Comme on a tous quelque chose, en nous, de Nougaro, on s’est dit qu’on allait faire chacun son édito. Trois éditos, donc, qui, à bien y lire, n’en font peut-être qu’un.
Je me souviens d’une interview dans laquelle Claude Nougaro, pourtant déjà très célèbre, regrettait de ne pas être considéré comme un « grand chanteur français ».
Il ne bénéficiait pas, c’est vrai, de la même aura que les « grands » de la chanson, à savoir Brel, Brassens, Ferré et Barbara.
Aujourd’hui, les médias l’estiment tout de même suffisamment important pour signaler le dixième anniversaire de sa disparition. Le journal Libération parle à son sujet d’un « monstre sacré » de la chanson.
Nougaro a toujours occupé une place un peu à part dans le cercle restreint des grands chanteurs populaires. On peut peut-être l’expliquer, en partie, par la « modernité » et la singularité de son répertoire. Modernité et singularité d’un style musical fortement marqué par le jazz, qui apparaît à un moment où la chanson française est en train de se cliver, la tradition du cabaret ou du music-hall d’un côté et le rock and roll des « idoles » de l’autre. Modernité aussi des sujets d’inspiration qui évoquent (à l’instar de Guy Béart) les réalités de l’époque
(le cinéma, les stars, la bombe atomique), à la différence des Brel, Brassens et Barbara (et, dans une moindre mesure, Ferré) dont les univers poétiques sont plus ancrés dans le passé.
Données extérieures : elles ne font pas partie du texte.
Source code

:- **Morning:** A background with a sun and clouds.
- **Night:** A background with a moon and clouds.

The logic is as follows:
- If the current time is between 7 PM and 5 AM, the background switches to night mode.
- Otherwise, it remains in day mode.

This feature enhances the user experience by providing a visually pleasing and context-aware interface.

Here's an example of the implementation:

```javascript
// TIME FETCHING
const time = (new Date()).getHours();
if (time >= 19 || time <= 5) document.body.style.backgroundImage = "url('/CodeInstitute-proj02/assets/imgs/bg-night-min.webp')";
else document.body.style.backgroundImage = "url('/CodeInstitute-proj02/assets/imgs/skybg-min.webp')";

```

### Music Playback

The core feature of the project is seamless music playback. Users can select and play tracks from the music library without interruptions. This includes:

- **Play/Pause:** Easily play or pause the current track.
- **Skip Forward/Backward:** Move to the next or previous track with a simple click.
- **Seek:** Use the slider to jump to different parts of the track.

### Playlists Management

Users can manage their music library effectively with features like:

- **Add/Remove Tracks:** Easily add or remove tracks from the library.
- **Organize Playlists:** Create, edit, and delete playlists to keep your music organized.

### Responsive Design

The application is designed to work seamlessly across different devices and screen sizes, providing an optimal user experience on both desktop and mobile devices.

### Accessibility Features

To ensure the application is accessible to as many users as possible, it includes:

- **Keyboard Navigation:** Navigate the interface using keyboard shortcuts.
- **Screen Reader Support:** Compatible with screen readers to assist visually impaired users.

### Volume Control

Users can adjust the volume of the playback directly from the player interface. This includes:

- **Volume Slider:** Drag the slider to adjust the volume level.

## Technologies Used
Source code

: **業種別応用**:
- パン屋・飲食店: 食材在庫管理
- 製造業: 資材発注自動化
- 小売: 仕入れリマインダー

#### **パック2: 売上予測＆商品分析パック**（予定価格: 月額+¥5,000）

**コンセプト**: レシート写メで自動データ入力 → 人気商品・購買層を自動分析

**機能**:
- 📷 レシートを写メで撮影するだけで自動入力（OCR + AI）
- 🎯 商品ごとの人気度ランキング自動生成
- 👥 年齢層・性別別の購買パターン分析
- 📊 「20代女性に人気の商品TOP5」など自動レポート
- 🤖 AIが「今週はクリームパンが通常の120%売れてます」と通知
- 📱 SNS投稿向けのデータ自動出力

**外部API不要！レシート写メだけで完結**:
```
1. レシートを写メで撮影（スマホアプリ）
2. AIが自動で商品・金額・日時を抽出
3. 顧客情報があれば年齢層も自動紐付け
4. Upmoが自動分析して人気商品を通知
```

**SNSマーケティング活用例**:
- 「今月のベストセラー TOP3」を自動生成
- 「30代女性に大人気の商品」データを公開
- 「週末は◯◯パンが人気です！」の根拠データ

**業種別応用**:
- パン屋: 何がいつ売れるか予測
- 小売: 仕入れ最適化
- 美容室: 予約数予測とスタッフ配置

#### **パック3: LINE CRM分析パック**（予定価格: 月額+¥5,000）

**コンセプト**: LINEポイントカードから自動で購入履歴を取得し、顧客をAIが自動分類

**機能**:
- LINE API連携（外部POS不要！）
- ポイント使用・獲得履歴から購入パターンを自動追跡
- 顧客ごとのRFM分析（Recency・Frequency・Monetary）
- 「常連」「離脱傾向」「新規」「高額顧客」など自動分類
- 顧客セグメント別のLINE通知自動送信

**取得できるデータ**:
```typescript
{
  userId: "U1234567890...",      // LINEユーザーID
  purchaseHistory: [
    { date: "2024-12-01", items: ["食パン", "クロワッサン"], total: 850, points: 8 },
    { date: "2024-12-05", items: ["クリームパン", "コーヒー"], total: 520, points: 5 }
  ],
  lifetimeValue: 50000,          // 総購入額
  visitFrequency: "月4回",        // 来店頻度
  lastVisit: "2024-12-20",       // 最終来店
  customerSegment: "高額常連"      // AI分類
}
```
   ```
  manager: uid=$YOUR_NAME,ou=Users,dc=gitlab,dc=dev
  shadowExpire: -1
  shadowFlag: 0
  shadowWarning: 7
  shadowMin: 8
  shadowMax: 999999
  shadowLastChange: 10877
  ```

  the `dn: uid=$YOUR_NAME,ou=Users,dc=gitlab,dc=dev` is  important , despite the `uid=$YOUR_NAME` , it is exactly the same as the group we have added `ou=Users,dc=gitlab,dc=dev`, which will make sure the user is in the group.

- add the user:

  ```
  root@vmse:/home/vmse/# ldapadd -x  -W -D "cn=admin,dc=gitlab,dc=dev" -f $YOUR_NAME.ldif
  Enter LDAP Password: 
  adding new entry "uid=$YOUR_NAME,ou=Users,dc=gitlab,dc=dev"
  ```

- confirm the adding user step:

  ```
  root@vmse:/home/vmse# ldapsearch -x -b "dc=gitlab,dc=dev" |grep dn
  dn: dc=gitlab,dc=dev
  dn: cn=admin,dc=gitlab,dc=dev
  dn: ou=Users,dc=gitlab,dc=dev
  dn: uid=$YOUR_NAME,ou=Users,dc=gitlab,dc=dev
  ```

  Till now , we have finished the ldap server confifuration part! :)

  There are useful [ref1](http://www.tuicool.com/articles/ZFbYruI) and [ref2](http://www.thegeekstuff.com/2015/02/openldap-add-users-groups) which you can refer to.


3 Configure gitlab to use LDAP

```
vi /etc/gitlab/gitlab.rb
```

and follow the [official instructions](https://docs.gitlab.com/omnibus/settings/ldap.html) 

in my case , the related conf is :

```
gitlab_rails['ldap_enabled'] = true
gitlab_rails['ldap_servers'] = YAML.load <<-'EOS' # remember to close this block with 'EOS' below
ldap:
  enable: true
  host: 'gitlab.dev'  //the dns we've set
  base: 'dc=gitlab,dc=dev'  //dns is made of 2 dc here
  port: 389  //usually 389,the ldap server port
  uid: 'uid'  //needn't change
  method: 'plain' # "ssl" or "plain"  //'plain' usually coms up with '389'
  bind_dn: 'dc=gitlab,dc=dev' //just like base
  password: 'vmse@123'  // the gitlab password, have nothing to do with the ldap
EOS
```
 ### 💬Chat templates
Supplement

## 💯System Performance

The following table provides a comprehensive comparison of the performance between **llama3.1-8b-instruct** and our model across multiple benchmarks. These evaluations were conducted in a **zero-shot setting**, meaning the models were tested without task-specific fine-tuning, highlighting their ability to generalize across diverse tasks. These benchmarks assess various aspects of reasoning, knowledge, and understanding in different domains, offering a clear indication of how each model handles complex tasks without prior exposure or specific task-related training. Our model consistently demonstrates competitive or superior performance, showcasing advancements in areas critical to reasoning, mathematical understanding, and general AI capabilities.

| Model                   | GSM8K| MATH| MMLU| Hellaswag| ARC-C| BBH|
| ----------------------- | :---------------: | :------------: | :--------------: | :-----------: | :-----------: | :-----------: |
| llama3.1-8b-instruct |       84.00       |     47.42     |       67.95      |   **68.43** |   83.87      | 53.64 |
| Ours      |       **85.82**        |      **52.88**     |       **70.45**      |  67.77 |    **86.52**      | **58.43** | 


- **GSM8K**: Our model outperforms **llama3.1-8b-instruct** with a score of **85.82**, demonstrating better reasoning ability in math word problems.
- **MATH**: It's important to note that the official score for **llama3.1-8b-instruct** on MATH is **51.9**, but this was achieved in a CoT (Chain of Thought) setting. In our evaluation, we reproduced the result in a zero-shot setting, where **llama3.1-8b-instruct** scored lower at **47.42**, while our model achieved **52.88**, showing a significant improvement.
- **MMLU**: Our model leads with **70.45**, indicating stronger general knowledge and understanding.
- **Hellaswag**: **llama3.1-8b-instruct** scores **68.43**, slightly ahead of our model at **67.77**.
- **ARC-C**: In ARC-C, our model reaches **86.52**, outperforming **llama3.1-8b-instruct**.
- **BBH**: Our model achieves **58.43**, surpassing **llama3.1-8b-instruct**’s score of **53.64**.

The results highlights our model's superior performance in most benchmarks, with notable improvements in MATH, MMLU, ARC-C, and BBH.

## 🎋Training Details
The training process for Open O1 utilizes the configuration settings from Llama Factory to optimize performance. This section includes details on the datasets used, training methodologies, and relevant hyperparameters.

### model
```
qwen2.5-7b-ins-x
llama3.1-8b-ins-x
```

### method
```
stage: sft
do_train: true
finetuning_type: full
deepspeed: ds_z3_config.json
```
Peut-être est-ce aussi son goût pour le jeu avec la langue, tenant d’une certaine manière à distance toute forme de lyrisme (cher aux amateurs de chanson
« à texte »), qui l’a empêché d’être reconnu à l’égal des « grands » cités plus haut.
Il nous laisse pourtant, à mon avis, un bon nombre de chefs-d’œuvre, difficilement classables, mais qui ne demandent qu’à être découverts ou redécouverts, comme Bleu Blanc Blues, par exemple.
Pierre Delorme
Il fut une époque où je travaillais près du métro Sentier, dans l’ancien quartier de la presse, à Paris. J’avais l’habitude, durant les pauses déjeuner, de me rendre dans la boutique des Nouvelles Messageries de la presse, rue Montmartre. Un jour, alors que j’étais en train de feuilleter un bouquin dans cette boutique, un monsieur, derrière moi, me demande soudain si je savais où étaient exposés les quotidiens de province, car il souhaitait acheter un journal de la région toulousaine. C’était Claude Nougaro. Je l’ai accompagné devant le présentoir des journaux régionaux. Et là je lui ai demandé si je pouvais lui serrer la main. Il m’a demandé pourquoi. Je lui ai expliqué à quel point il m’avait ému la première fois où je l’avais vu et entendu à la télévision, sur l’écran d’un téléviseur en noir et blanc, chez mes parents. Il chantait Une petite fille. Il m’a proposé alors de prendre un verre dans un café tout proche, et j’ai passé là un petit moment à discuter avec lui. J’en garde un autre souvenir ému.
Floréal Melgar
Moi, c’est dans la radio familiale qu’elle courait la petite fille. J’avais dix ans. Devant le poste, j’imaginais la rue de Rivoli. Des années plus tard, je l’ai vue pour de vrai cette artère : elle n’était pas du tout comme dans
ma tête. J’aimais ces chansons de Nougaro, qui provoquaient des pluies d’images : Les Don Juan, Je suis sous…, Le Cinéma… Et, grâce à A bout de souffle, j’ai aussi appris que le jazz ne s’arrêtait pas à Sidney Bechet et à ses affluents Claude Luter et Maxim Saury. D’autres titres me viennent sans que j’aie à chercher : Quatre boules de cuir, Sing Sing Song, La pluie fait des claquettes, Paris Mai, Il y avait une ville… Et puis plus rien, enfin si, un titre me happait de-ci, de-là : Assez !, Dansez sur moi, Il faut tourner la page… Mais Nougayork m’est passé très au-dessus des oreilles. Et je dois l’avouer : j’ai raté Bleu Blanc Blues. Mais celui-là, je crois que je vais essayer de le rattraper.
René Troin
Beaucoup de livres fleurissent aujourd’hui à l’occasion des dix ans de la disparition de Nougaro. Pour avoir rencontré plusieurs fois ce grand artiste, je peux confirmer la citation de Pierre Delorme : Nougaro souffrait de n’être pas reconnu à part entière. Libération peut bien aujourd’hui parler d’un « monstre sacré »… Ce journal ne s’exprimait pas ainsi à l’époque et lui préférait nettement Gainsbourg. Mais Libération et la chanson, ce n’est qu’une histoire d’opportunisme et de mode.
Il est très chouette ton souvenir, Floréal, petit bonheur d’un jour.